• Textabschnitt:
- - - -

Urteil vom 29. April 2024  
 
III. öffentlich-rechtliche Abteilung  
 
Besetzung 
Bundesrichter Parrino, Präsident, 
Bundesrichter Stadelmann, Beusch, 
Gerichtsschreiber Seiler. 
 
Verfahrensbeteiligte 
A.________ AG in Liquidation, 
vertreten durch Rechtsanwalt Rolf Schilling, 
Beschwerdeführerin, 
 
gegen  
 
Eidgenössische Steuerverwaltung, Hauptabteilung Mehrwertsteuer, 
Schwarztorstrasse 50, 3003 Bern, 
Beschwerdegegnerin. 
 
Gegenstand 
Mehrwertsteuer, Steuerperioden 2008 und 2009, 
 
Beschwerde gegen das Urteil des Bundesverwaltungsgerichts vom 21. Dezember 2023 
(A-6002/2022). 
 
 
Erwägungen:  
 
1.

- - - -

• Ziel 1:
Bearbeite in der Liste die Zeilen zwischen der Zeile mit „common name: Fraternal potter wasp“ und der Zeile mit „common name: Western dappled white“, beide eingeschlossen. Gib nur diese Zeilen aus, ersetze darin „genus“ durch „Gattung“ und lass alles andere unverändert.

• Die Eingabe:
- - - -

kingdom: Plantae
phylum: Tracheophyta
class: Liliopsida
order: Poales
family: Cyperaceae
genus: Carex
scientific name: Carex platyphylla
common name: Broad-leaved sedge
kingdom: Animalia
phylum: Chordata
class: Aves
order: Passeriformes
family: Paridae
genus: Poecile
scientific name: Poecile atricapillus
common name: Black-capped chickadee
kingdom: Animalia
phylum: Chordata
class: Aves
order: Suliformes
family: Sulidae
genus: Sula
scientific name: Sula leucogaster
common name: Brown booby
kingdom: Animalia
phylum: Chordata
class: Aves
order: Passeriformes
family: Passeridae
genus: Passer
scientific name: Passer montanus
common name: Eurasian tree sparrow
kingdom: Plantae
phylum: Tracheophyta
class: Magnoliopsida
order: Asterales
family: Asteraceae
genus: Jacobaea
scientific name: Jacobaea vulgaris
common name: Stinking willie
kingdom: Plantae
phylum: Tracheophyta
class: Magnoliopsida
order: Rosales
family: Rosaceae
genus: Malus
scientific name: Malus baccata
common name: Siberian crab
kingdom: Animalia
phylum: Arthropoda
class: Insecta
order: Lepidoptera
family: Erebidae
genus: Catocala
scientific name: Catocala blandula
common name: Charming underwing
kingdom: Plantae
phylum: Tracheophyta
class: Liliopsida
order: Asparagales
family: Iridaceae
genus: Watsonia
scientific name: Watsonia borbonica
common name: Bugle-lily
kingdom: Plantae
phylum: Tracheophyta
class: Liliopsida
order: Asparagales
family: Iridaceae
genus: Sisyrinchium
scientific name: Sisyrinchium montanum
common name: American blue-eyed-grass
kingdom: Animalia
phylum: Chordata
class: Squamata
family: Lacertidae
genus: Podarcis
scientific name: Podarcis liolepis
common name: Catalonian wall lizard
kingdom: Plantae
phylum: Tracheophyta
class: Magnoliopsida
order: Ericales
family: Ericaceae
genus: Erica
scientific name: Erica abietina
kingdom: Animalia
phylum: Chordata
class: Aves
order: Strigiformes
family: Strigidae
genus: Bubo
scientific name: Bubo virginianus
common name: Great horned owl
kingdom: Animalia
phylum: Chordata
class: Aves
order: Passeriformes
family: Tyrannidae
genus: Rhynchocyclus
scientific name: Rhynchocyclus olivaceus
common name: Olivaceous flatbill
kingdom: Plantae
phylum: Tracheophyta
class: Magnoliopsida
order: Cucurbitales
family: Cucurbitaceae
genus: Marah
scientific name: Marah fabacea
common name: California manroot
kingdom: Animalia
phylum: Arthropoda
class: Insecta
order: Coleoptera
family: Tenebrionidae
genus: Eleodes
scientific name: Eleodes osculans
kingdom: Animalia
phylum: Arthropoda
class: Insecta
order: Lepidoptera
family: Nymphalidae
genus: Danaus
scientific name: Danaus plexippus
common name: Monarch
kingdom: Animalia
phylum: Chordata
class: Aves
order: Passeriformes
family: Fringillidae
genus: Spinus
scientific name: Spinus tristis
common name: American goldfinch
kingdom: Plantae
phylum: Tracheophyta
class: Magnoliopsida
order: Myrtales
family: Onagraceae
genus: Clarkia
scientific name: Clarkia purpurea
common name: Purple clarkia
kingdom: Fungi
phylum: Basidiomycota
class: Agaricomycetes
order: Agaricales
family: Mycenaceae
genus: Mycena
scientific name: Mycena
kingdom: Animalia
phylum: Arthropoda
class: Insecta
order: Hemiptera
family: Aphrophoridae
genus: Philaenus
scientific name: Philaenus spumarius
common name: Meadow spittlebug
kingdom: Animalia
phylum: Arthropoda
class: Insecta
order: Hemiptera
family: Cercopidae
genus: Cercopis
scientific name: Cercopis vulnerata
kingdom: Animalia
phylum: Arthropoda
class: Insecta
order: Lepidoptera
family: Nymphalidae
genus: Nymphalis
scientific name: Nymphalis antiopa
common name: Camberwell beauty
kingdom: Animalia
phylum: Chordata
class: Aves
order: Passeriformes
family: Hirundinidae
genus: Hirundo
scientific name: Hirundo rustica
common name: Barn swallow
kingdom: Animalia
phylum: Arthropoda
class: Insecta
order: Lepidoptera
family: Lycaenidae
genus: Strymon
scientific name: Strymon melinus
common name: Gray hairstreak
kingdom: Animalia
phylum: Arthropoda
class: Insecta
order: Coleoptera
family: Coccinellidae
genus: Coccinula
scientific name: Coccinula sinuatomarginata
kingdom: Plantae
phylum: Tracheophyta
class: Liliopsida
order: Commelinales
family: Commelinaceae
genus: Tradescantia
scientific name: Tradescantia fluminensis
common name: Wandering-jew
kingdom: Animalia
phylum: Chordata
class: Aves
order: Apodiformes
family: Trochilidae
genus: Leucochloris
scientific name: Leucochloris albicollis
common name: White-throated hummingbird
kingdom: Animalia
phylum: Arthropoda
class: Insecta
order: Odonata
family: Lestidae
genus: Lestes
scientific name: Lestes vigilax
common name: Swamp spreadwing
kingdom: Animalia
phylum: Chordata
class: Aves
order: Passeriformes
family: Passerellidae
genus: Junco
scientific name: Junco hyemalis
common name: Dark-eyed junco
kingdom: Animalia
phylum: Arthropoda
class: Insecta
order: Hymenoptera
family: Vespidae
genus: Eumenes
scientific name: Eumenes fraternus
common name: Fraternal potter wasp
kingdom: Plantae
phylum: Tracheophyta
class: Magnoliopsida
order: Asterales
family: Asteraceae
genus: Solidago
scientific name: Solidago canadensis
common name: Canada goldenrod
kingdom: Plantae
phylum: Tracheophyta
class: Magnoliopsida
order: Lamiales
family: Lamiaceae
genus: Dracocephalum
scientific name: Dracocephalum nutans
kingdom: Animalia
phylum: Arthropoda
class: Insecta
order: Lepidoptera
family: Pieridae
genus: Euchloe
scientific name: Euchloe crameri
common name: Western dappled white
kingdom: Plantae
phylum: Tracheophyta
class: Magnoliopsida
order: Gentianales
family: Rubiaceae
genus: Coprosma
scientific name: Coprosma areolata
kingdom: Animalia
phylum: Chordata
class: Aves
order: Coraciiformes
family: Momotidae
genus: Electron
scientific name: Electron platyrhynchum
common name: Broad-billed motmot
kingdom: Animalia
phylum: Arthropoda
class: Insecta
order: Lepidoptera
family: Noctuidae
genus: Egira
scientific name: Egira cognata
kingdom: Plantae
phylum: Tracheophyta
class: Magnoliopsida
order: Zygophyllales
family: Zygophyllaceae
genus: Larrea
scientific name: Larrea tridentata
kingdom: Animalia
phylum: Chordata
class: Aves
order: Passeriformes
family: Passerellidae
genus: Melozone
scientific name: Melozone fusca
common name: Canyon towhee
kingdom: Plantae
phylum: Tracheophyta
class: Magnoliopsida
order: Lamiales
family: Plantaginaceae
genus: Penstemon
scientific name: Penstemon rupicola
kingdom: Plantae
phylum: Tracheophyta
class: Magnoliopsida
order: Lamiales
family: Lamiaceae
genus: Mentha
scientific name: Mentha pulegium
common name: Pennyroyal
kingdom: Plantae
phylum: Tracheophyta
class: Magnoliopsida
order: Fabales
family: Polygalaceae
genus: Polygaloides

- - - -

• Ziel 2:
Bitte gib aus dem Urteil den Abschnitt zwischen „Urteil vom 29.“ und „Gerichtsschreiber Seiler.“, beide eingeschlossen, wortgetreu wieder.

• Vollständige Antwort 1:
common name: Fraternal potter wasp
kingdom: Plantae
phylum: Tracheophyta
class: Magnoliopsida
order: Asterales
family: Asteraceae
Gattung: Solidago
scientific name: Solidago canadensis
common name: Canada goldenrod
kingdom: Plantae
phylum: Tracheophyta
class: Magnoliopsida
order: Lamiales
family: Lamiaceae
Gattung: Dracocephalum
scientific name: Dracocephalum nutans
kingdom: Animalia
phylum: Arthropoda
class: Insecta
order: Lepidoptera
family: Pieridae
Gattung: Euchloe
scientific name: Euchloe crameri
common name: Western dappled white

• Vollständige Antwort 2:
Urteil vom 29. April 2024  
 
III. öffentlich-rechtliche Abteilung  
 
Besetzung 
Bundesrichter Parrino, Präsident, 
Bundesrichter Stadelmann, Beusch, 
Gerichtsschreiber Seiler.